Earlier this year, Frank, an 11-year-old from Virginia, wrote to President Donald Trump to tout his burgeoning neighborhood lawn-mowing business and offer to travel to Washington, D.C. to work on the White House grass.
On Friday, he'll get his wish.
Press secretary Sarah Sanders revealed Wednesday that Frank will be visiting to work with the White House groundskeeping team and will assist with landscaping work in the Rose Garden.
"The president is committed to keeping the American Dream alive for kids like Frank and we're all looking forward to having him here," said Sanders.
On August 2, Sanders read from Frank's letter during that day's press briefing.
"Dear Mr. President, it would be my honor to mow the White House lawn for some weekend for you. Even though I’m only 10, I'd like to show the nation what young people like me are ready for. I admire your business background and have started my own business," read Sanders, who explained Frank has recently celebrated a birthday and turned 11.
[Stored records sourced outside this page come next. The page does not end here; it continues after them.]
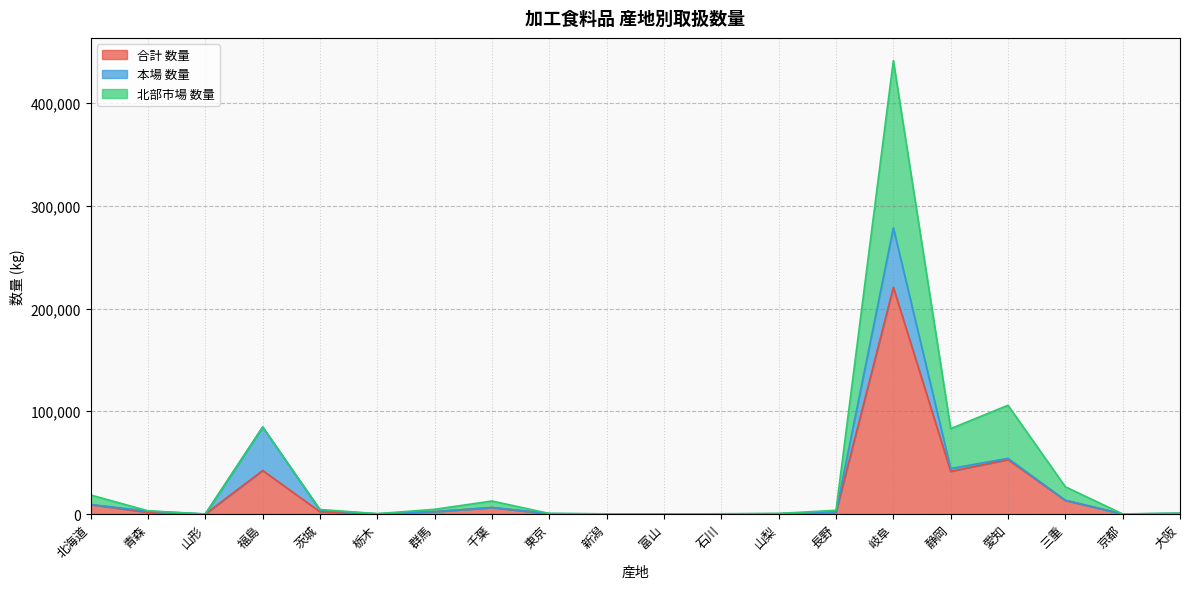

Is the value of 合計 数量 at 石川 greater than the value of 北部市場 数量 at 京都?

Yes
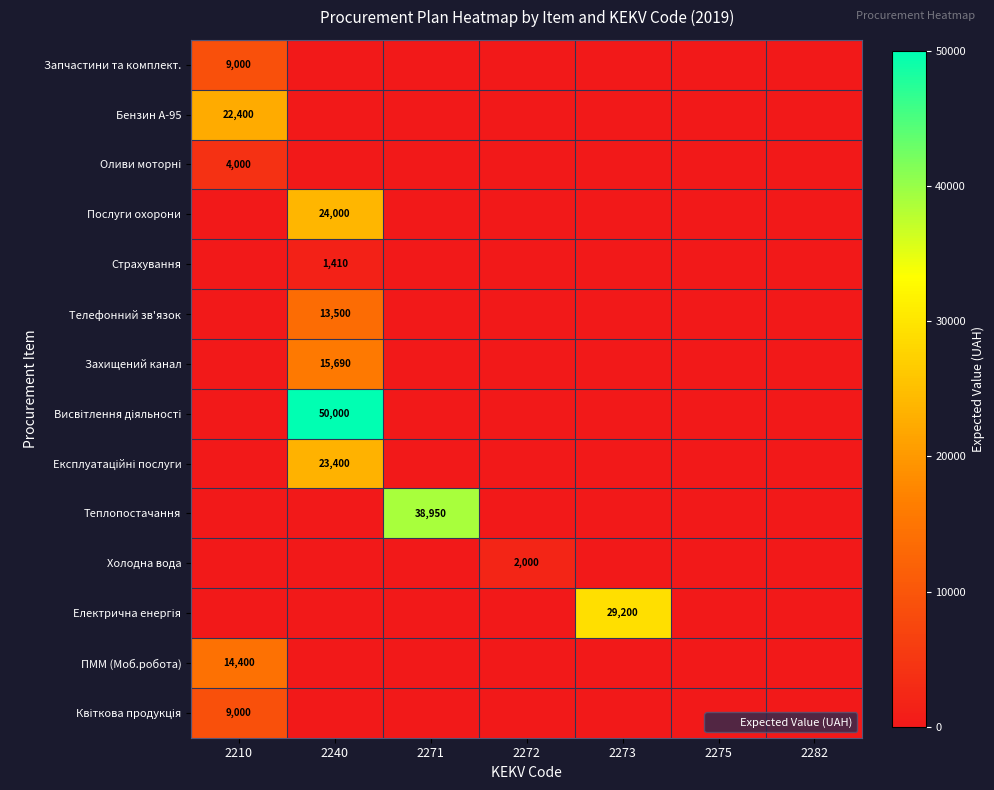

The Електрична енергія series shows -12256 at 2275. True or false?

False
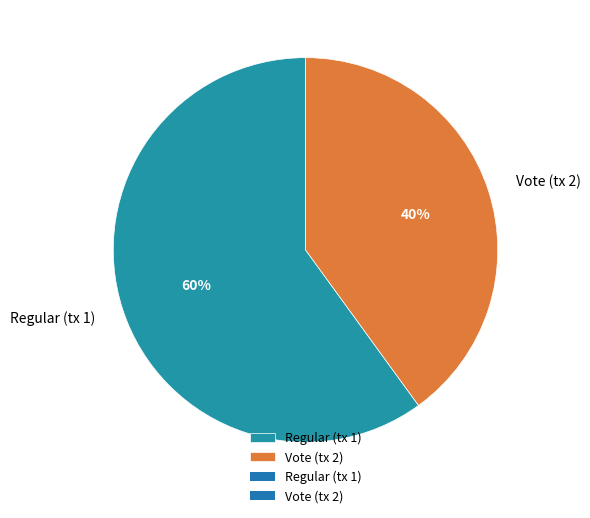

To the nearest percent, what is the average slice percentage?

50%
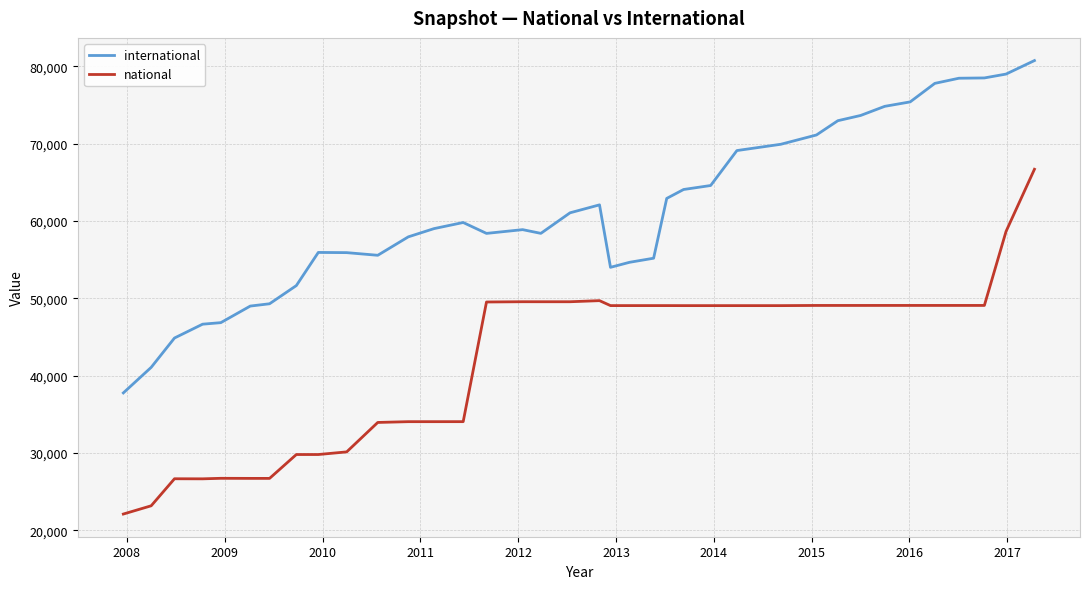

What are all the series names shown in the legend?

international, national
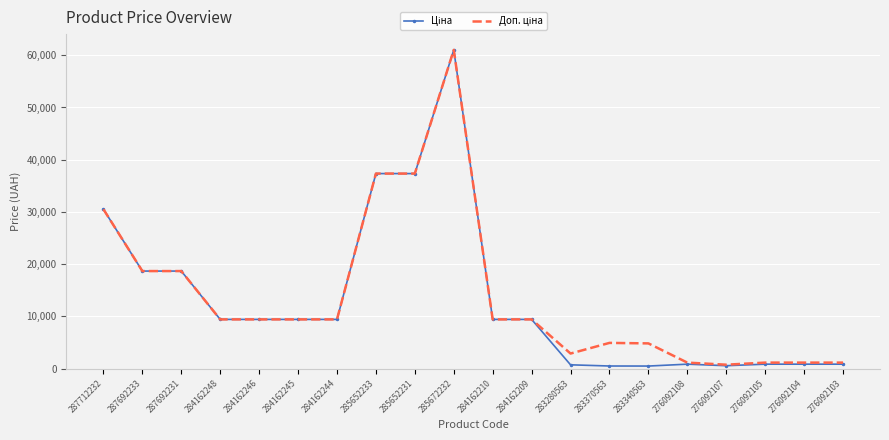

At which category is the sum across all series the highest?

285672232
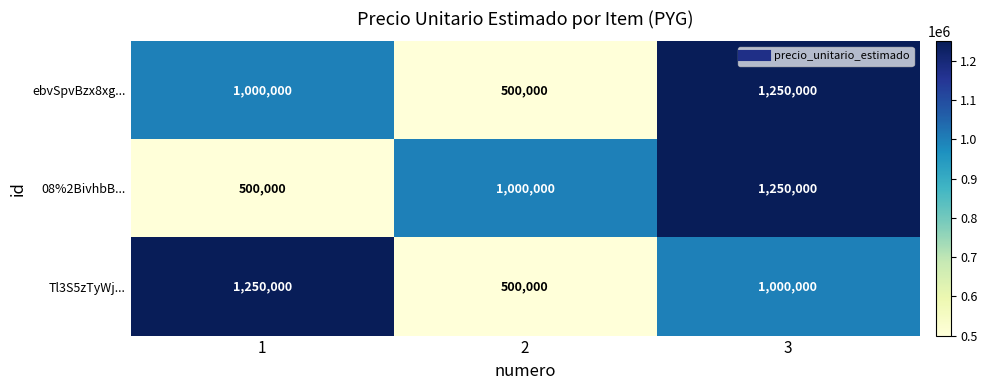

Between 1 and 3, which series saw the biggest shift?

08%2BivhbB...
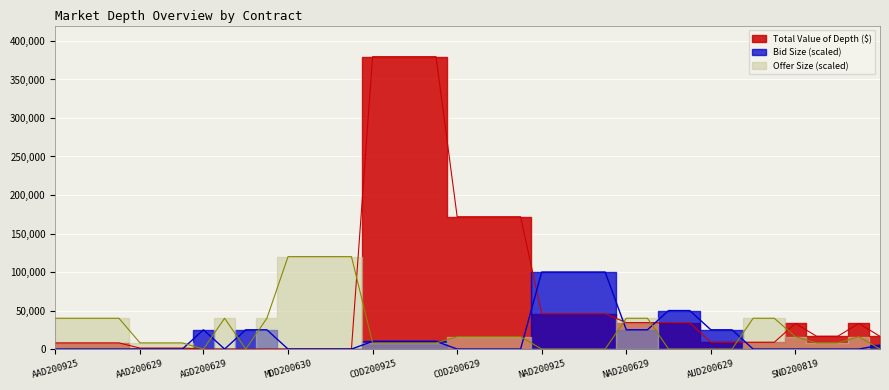

What is the maximum value for Offer Size?

120000.0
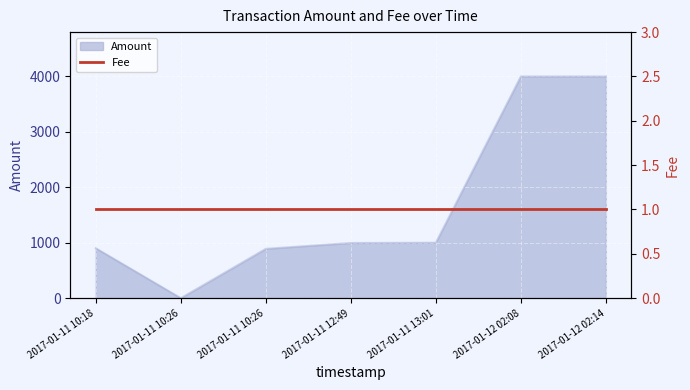

What is the average value?

1684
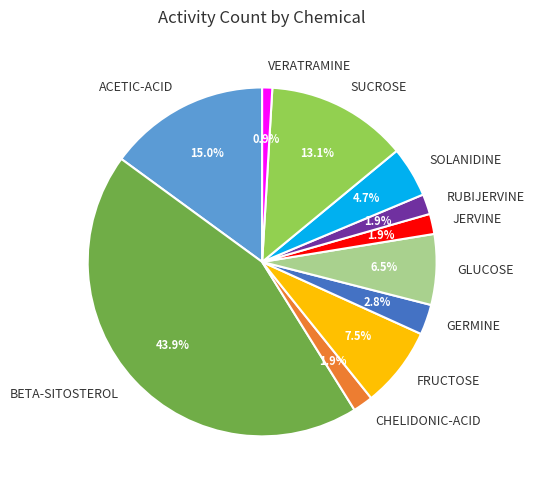

How many slices are in this pie chart?

11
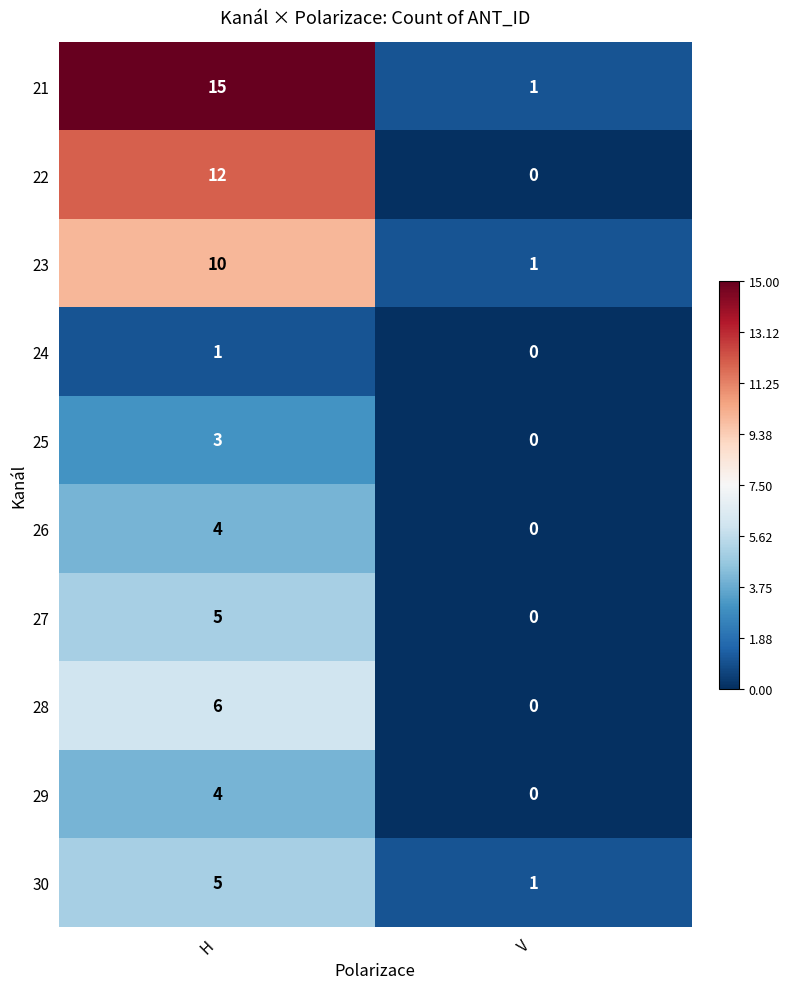

Rank the categories by 25 value from lowest to highest.

V, H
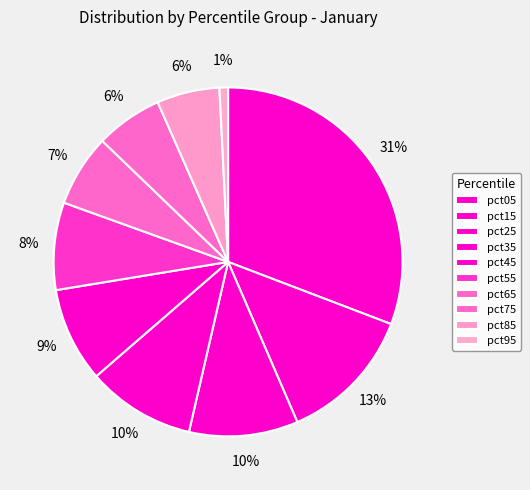

How many segments does this pie chart have?

10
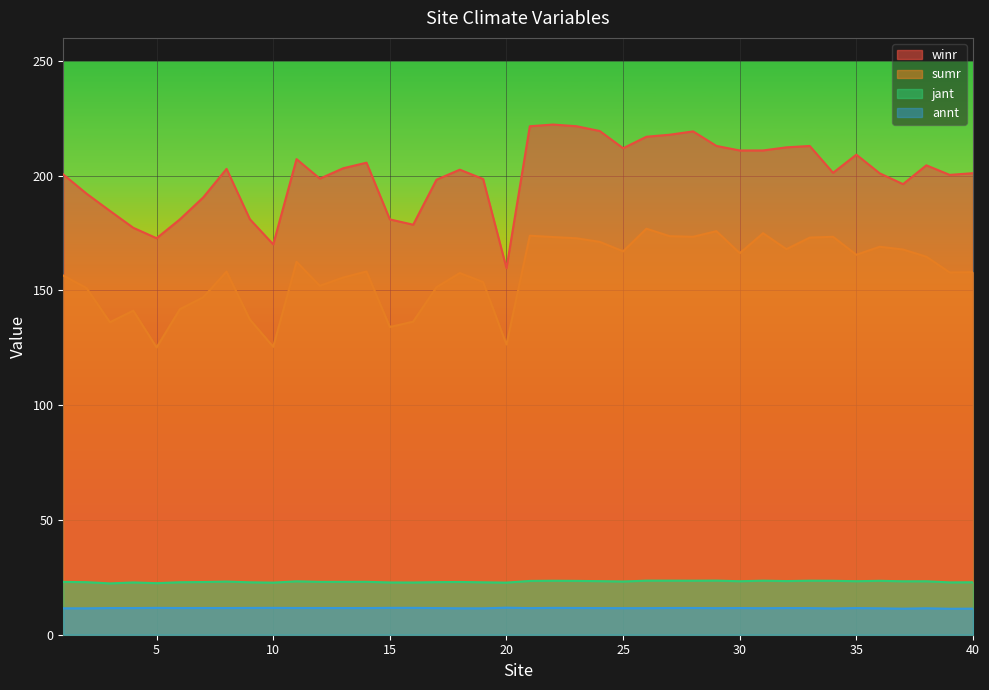

True or false: annt and winr cross at least once.

False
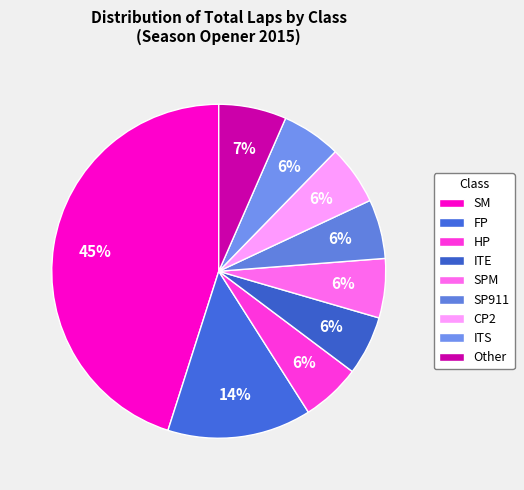

Do SM and FP together represent more than half of the pie?

Yes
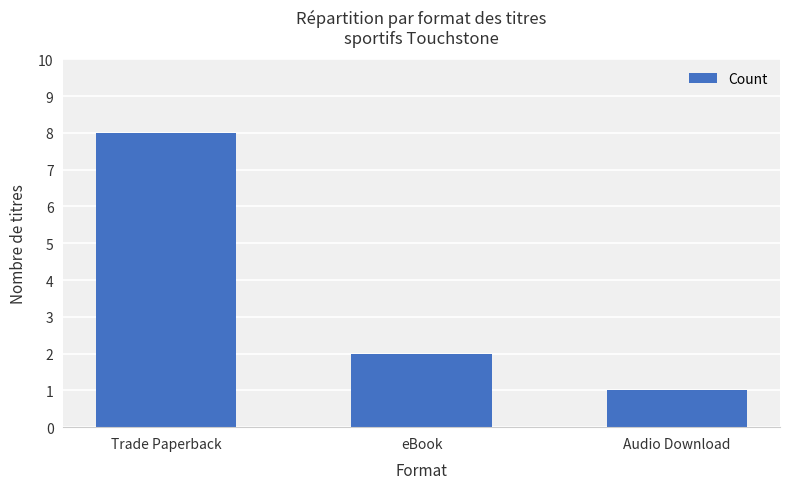

What is the difference between the values at Trade Paperback and eBook?

6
"I have been mowing my neighbors’ lawns for some time… Here’s a list of what I have and you are free to pick whatever you want: power mower, push mower, and weed whacker. I can bring extra fuel for the power mower and charged batteries for the weed whacker," she continued.
The press secretary said she had spoken with Trump who offered his support to Frank. He further invited him to visit to see "how the U.S. Park Service maintains the 18 acres of the White House complex," said Sanders.
The first White House rose garden was created by First Lady Ellen Axson Wilson, the wife of President Woodrow Wilson, according to the White House Historical Association. The grounds' gardens were renovated and expanded in the early 1960s.
ABC News' Alexander Mallin contributed to this report.